**Exercise directions**
Select every line below containing the word "format".

Given records section start

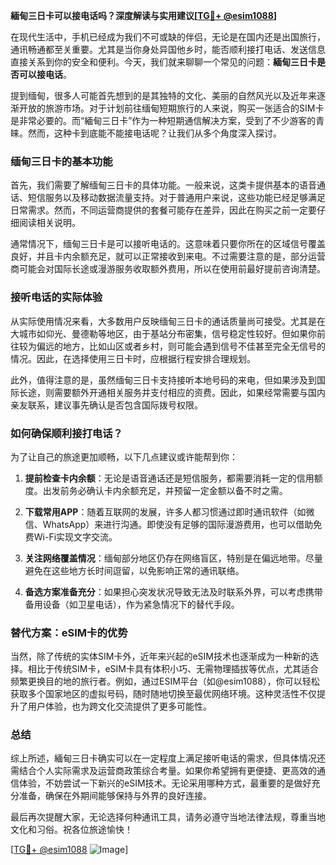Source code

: **緬甸三日卡可以接电话吗？深度解读与实用建议[[TG💪+ @esim1088](https://t.me/s/esim1088)]**

在现代生活中，手机已经成为我们不可或缺的伴侣，无论是在国内还是出国旅行，通讯畅通都至关重要。尤其是当你身处异国他乡时，能否顺利接打电话、发送信息直接关系到你的安全和便利。今天，我们就来聊聊一个常见的问题：**緬甸三日卡是否可以接电话**。

提到缅甸，很多人可能首先想到的是其独特的文化、美丽的自然风光以及近年来逐渐开放的旅游市场。对于计划前往缅甸短期旅行的人来说，购买一张适合的SIM卡是非常必要的。而“緬甸三日卡”作为一种短期通信解决方案，受到了不少游客的青睐。然而，这种卡到底能不能接电话呢？让我们从多个角度深入探讨。

### 缅甸三日卡的基本功能

首先，我们需要了解缅甸三日卡的具体功能。一般来说，这类卡提供基本的语音通话、短信服务以及移动数据流量支持。对于普通用户来说，这些功能已经足够满足日常需求。然而，不同运营商提供的套餐可能存在差异，因此在购买之前一定要仔细阅读相关说明。

通常情况下，缅甸三日卡是可以接听电话的。这意味着只要你所在的区域信号覆盖良好，并且卡内余额充足，就可以正常接收到来电。不过需要注意的是，部分运营商可能会对国际长途或漫游服务收取额外费用，所以在使用前最好提前咨询清楚。

### 接听电话的实际体验

从实际使用情况来看，大多数用户反映缅甸三日卡的通话质量尚可接受。尤其是在大城市如仰光、曼德勒等地区，由于基站分布密集，信号稳定性较好。但如果你前往较为偏远的地方，比如山区或者乡村，则可能会遇到信号不佳甚至完全无信号的情况。因此，在选择使用三日卡时，应根据行程安排合理规划。

此外，值得注意的是，虽然缅甸三日卡支持接听本地号码的来电，但如果涉及到国际长途，则需要额外开通相关服务并支付相应的资费。因此，如果经常需要与国内亲友联系，建议事先确认是否包含国际拨号权限。

### 如何确保顺利接打电话？

为了让自己的旅途更加顺畅，以下几点建议或许能帮到你：

1. **提前检查卡内余额**：无论是语音通话还是短信服务，都需要消耗一定的信用额度。出发前务必确认卡内余额充足，并预留一定金额以备不时之需。
   
2. **下载常用APP**：随着互联网的发展，许多人都习惯通过即时通讯软件（如微信、WhatsApp）来进行沟通。即使没有足够的国际漫游费用，也可以借助免费Wi-Fi实现文字交流。

3. **关注网络覆盖情况**：缅甸部分地区仍存在网络盲区，特别是在偏远地带。尽量避免在这些地方长时间逗留，以免影响正常的通讯联络。

4. **备选方案准备充分**：如果担心突发状况导致无法及时联系外界，可以考虑携带备用设备（如卫星电话），作为紧急情况下的替代手段。

### 替代方案：eSIM卡的优势

当然，除了传统的实体SIM卡外，近年来兴起的eSIM技术也逐渐成为一种新的选择。相比于传统SIM卡，eSIM卡具有体积小巧、无需物理插拔等优点，尤其适合频繁更换目的地的旅行者。例如，通过ESIM平台（如@esim1088），你可以轻松获取多个国家地区的虚拟号码，随时随地切换至最优网络环境。这种灵活性不仅提升了用户体验，也为跨文化交流提供了更多可能性。

### 总结

综上所述，緬甸三日卡确实可以在一定程度上满足接听电话的需求，但具体情况还需结合个人实际需求及运营商政策综合考量。如果你希望拥有更便捷、更高效的通信体验，不妨尝试一下新兴的eSIM技术。无论采用哪种方式，最重要的是做好充分准备，确保在外期间能够保持与外界的良好连接。

最后再次提醒大家，无论选择何种通讯工具，请务必遵守当地法律法规，尊重当地文化和习俗。祝各位旅途愉快！

[[TG💪+ @esim1088](https://t.me/s/esim1088) ![Image](https://i.postimg.cc/4NQfJmqS/Snipaste-2025-05-13-00-14-12.png)]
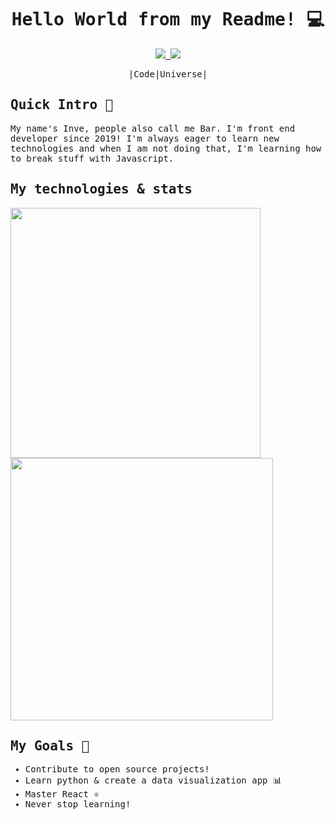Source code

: <div>
  
   <samp> 
   <div align="center">  
     <h1>Hello World from my Readme! 💻</h1>    
  
  
   <a href="https://linkedin.com/in/barbara-del-vitto" target="_blank">
      <img src="https://img.shields.io/badge/LinkedIn-0077B5?style=for-the-badge&logo=linkedin&logoColor=white" />
  </a>
  <a href="https://github.com/Inventrixx" target="_blank">
    <img src="https://img.shields.io/badge/GitHub-100000?style=for-the-badge&logo=github&logoColor=white" />
  </a>
  <p>|Code|Universe| </p>
  </div>
   
   <h2>Quick Intro 🌌</h2>
      My name's Inve, people also call me Bar. I'm front end developer since 2019! I'm always eager to learn new technologies and when I am not doing that, I'm learning how to break stuff with Javascript.
      <h2>My technologies  & stats</h2>
      
   <div>
        
   <a href="https://github.com/anuraghazra/github-readme-stats">
          <img  width="400" src="https://github-readme-stats.vercel.app/api/top-langs/?username=Inventrixx&layout=compact&theme=cobalt" />
          <img width="420" src="https://github-readme-stats.vercel.app/api?username=Inventrixx&show_icons=true&theme=cobalt" />
          
   </a>
</div>
  
   <h2>My Goals 🚀</h2>
      <ul>
        <li> Contribute to open source projects!  </li>
        <li> Learn python & create a data visualization app 📊 </li>
        <li> Master React ⚛️ </li>
        <li> Never stop learning! </li>
      </ul>
        
  </samp>
<div>
    



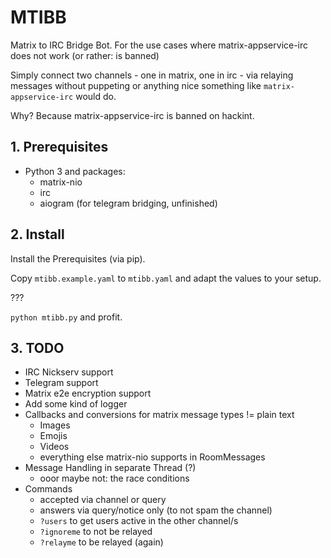 # MTIBB
Matrix to IRC Bridge Bot. For the use cases where matrix-appservice-irc does not work (or rather: is banned)

Simply connect two channels - one in matrix, one in irc - via relaying messages without puppeting or anything nice something like ``matrix-appservice-irc`` would do.

Why? Because matrix-appservice-irc is banned on hackint.

## 1. Prerequisites
* Python 3 and packages:
    * matrix-nio
    * irc
    * aiogram (for telegram bridging, unfinished)
    
## 2. Install
Install the Prerequisites (via pip).

Copy ``mtibb.example.yaml`` to ``mtibb.yaml`` and adapt the values to your setup.

???

``python mtibb.py`` and profit.

## 3. TODO
* IRC Nickserv support
* Telegram support
* Matrix e2e encryption support
* Add some kind of logger
* Callbacks and conversions for matrix message types != plain text
    * Images
    * Emojis
    * Videos
    * everything else matrix-nio supports in RoomMessages
* Message Handling in separate Thread (?)
    * ooor maybe not: the race conditions
* Commands
    * accepted via channel or query
    * answers via query/notice only (to not spam the channel)
    * ``?users`` to get users active in the other channel/s
    * ``?ignoreme`` to not be relayed
    * ``?relayme`` to be relayed (again)
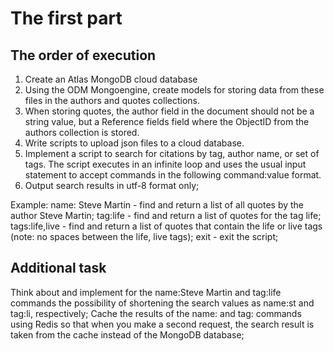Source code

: # The first part

## The order of execution

1. Create an Atlas MongoDB cloud database
2. Using the ODM Mongoengine, create models for storing data from these files in the authors and quotes collections.
3. When storing quotes, the author field in the document should not be a string value, but a Reference fields field
   where the ObjectID from the authors collection is stored.
4. Write scripts to upload json files to a cloud database.
5. Implement a script to search for citations by tag, author name, or set of tags. The script executes in an infinite
   loop and uses the usual input statement to accept commands in the following command:value format.
6. Output search results in utf-8 format only;

Example:
name: Steve Martin - find and return a list of all quotes by the author Steve Martin;
tag:life - find and return a list of quotes for the tag life;
tags:life,live - find and return a list of quotes that contain the life or live tags (note: no spaces between the life,
live tags);
exit - exit the script;

## Additional task

Think about and implement for the name:Steve Martin and tag:life commands the possibility of shortening the search
values as name:st and tag:li, respectively;
Cache the results of the name: and tag: commands using Redis so that when you make a second request, the search result
is taken from the cache instead of the MongoDB database;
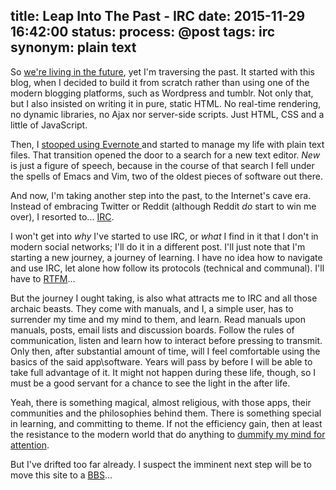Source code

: title: Leap Into The Past - IRC
date: 2015-11-29 16:42:00
status: 
process: @post
tags: irc 
synonym: plain text
---

So [we're living in the future](https://www.whitehouse.gov/blog/2015/10/21/email-michael-j-fox-today-were-future), yet I'm traversing the past. It started with this blog, when I decided to build it from scratch rather than using one of the modern blogging platforms, such as Wordpress and tumblr. Not only that, but I also insisted on writing it in pure, static HTML. No real-time rendering, no dynamic libraries, no Ajax nor server-side scripts. Just HTML, CSS and a little of JavaScript. 

Then, I [stooped using Evernote ](http://prodissues.com/2015/06/why-i-decided-to-move-away-from-evernote.html) and started to manage my life with plain text files. That transition opened the door to a search for a new text editor. *New* is just a figure of speech, because in the course of that search I fell under the spells of Emacs and Vim, two of the oldest pieces of software out there. 

And now, I'm taking another step into the past, to the Internet's cave era. Instead of embracing Twitter or Reddit (although Reddit *do* start to win me over), I resorted to... [IRC](http://www.irc.org). 

I won't get into *why* I've started to use IRC, or *what* I find in it that I don't in modern social networks; I'll do it in a different post. I'll just note that I'm starting a new journey, a journey of learning. I have no idea how to navigate and use IRC, let alone how follow its protocols (technical and communal). I'll have to [RTFM](https://xkcd.com/293/)...

But the journey I ought taking, is also what attracts me to IRC and all those archaic beasts. They come with manuals, and I, a simple user, has to surrender my time and my mind to them, and learn. Read manuals upon manuals, posts, email lists and discussion boards. Follow the rules of communication, listen and learn how to interact before pressing to transmit. Only then, after substantial amount of time, will I feel comfortable using the basics of the said app\software. Years will pass by before I will be able to take full advantage of it. It might not happen during these life, though, so I must be a good servant for a chance to see the light in the after life.

Yeah, there is something magical, almost religious,  with those apps, their communities and the philosophies behind them. There is something special in learning, and committing to theme. If not the efficiency gain, then at least the resistance to the modern world that do anything to [dummify my mind for attention](http://www.theatlantic.com/magazine/archive/2008/07/is-google-making-us-stupid/306868/).  

But I've drifted too far already. I suspect the imminent next step will be to move this site to a [BBS](http://firstarkansasnews.net/2013/06/no-the-bbs-is-not-extinct/)...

Given records section end

**Output below**
   loop and uses the usual input statement to accept commands in the following command:value format.
6. Output search results in utf-8 format only;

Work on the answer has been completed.